Negli ultimi anni la diffusione delle auto elettriche ha portato sempre più famiglie a valutare l’installazione di una colonnina di ricarica domestica. Per supportare questa transizione, sono stati introdotti incentivi specifici che rendono l’investimento più accessibile.
Tra questi, uno dei più interessanti è il bonus colonnine di ricarica, che può coprire fino all’80% della spesa sostenuta.

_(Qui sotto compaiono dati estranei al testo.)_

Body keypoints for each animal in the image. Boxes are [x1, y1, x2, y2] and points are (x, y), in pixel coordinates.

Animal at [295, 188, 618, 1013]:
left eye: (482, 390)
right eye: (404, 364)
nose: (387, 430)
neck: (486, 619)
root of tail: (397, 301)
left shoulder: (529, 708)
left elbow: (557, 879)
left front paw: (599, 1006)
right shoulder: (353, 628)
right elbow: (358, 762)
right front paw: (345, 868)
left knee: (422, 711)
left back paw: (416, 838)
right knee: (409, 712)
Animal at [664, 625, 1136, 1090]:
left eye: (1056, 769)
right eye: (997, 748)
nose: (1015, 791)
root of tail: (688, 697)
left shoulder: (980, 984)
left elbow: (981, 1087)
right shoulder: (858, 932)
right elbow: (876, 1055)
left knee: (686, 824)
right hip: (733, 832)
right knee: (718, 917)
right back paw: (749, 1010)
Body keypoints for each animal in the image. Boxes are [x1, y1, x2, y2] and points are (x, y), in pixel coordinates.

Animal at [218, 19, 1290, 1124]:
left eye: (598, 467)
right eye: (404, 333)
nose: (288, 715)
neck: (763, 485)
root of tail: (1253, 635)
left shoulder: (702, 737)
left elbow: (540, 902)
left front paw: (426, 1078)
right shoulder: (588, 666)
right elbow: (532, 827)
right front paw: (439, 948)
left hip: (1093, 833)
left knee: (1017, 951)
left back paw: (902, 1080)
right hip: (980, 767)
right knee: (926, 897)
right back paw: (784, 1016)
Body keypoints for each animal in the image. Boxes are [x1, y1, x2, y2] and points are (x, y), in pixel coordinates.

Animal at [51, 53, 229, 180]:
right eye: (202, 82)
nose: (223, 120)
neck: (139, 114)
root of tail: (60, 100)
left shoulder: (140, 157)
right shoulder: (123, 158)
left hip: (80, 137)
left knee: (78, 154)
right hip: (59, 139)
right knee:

Cos’è il bonus colonnine di ricarica
Il bonus colonnine è un incentivo dedicato all’installazione di infrastrutture di ricarica per veicoli elettrici in ambito domestico e condominiale.
A differenza delle detrazioni fiscali tradizionali, si tratta di un contributo a fondo perduto, che viene riconosciuto dopo la realizzazione dell’intervento, previa presentazione della domanda nei tempi e nelle modalità previste dal bando.
L’incentivo copre fino all’80% dei costi ammissibili, entro determinati limiti di spesa.
A quanto ammonta il contributo
L’importo del bonus varia in base al contesto di installazione:
- fino a circa 1.500 euro per le installazioni su abitazioni private
- fino a 8.000 euro per interventi su parti comuni condominiali
Rientrano generalmente tra le spese ammissibili non solo l’acquisto della colonnina (wallbox), ma anche i costi di installazione e gli eventuali adeguamenti dell’impianto elettrico necessari per il corretto funzionamento.
Come e quando viene erogato
Il contributo non viene riconosciuto automaticamente, ma deve essere richiesto tramite appositi bandi.
Dopo aver effettuato l’intervento e sostenuto le spese, è necessario presentare la domanda attraverso la piattaforma dedicata. L’erogazione avviene successivamente alla verifica della documentazione.
È importante sapere che questo incentivo non è sempre attivo in modo continuativo, ma viene gestito tramite finestre temporali e fondi disponibili. Per questo motivo è fondamentale verificare di volta in volta l’apertura dei bandi e le scadenze.
Quando conviene installare una colonnina con incentivo
Il bonus rappresenta un’opportunità interessante per chi:
- ha già un’auto elettrica o sta valutando di acquistarla;
- vuole ricaricare il veicolo in modo più efficiente e sicuro rispetto a una presa tradizionale;
- desidera preparare la propria abitazione alla mobilità elettrica.
La presenza dell’incentivo consente di ridurre in modo significativo il costo iniziale, rendendo più accessibile l’installazione di una wallbox domestica.
Colonnina e fotovoltaico: un abbinamento strategico
Il vantaggio diventa ancora più evidente quando la colonnina di ricarica viene integrata con un impianto fotovoltaico.
In questo caso è possibile ricaricare l’auto utilizzando energia autoprodotta, aumentando l’autoconsumo e riducendo ulteriormente i costi legati alla mobilità.
La combinazione tra fotovoltaico, sistemi di accumulo e mobilità elettrica rappresenta oggi una delle soluzioni più efficaci per migliorare l’indipendenza energetica dell’abitazione.
Un incentivo da monitorare nel tempo
Il bonus colonnine di ricarica rientra tra gli strumenti che accompagnano la diffusione della mobilità elettrica in Italia. Come altri incentivi, è soggetto a aggiornamenti, proroghe e nuove aperture.
Restare informati su queste opportunità permette di cogliere il momento giusto per investire, valutando in modo consapevole tempi, costi e soluzioni tecniche disponibili.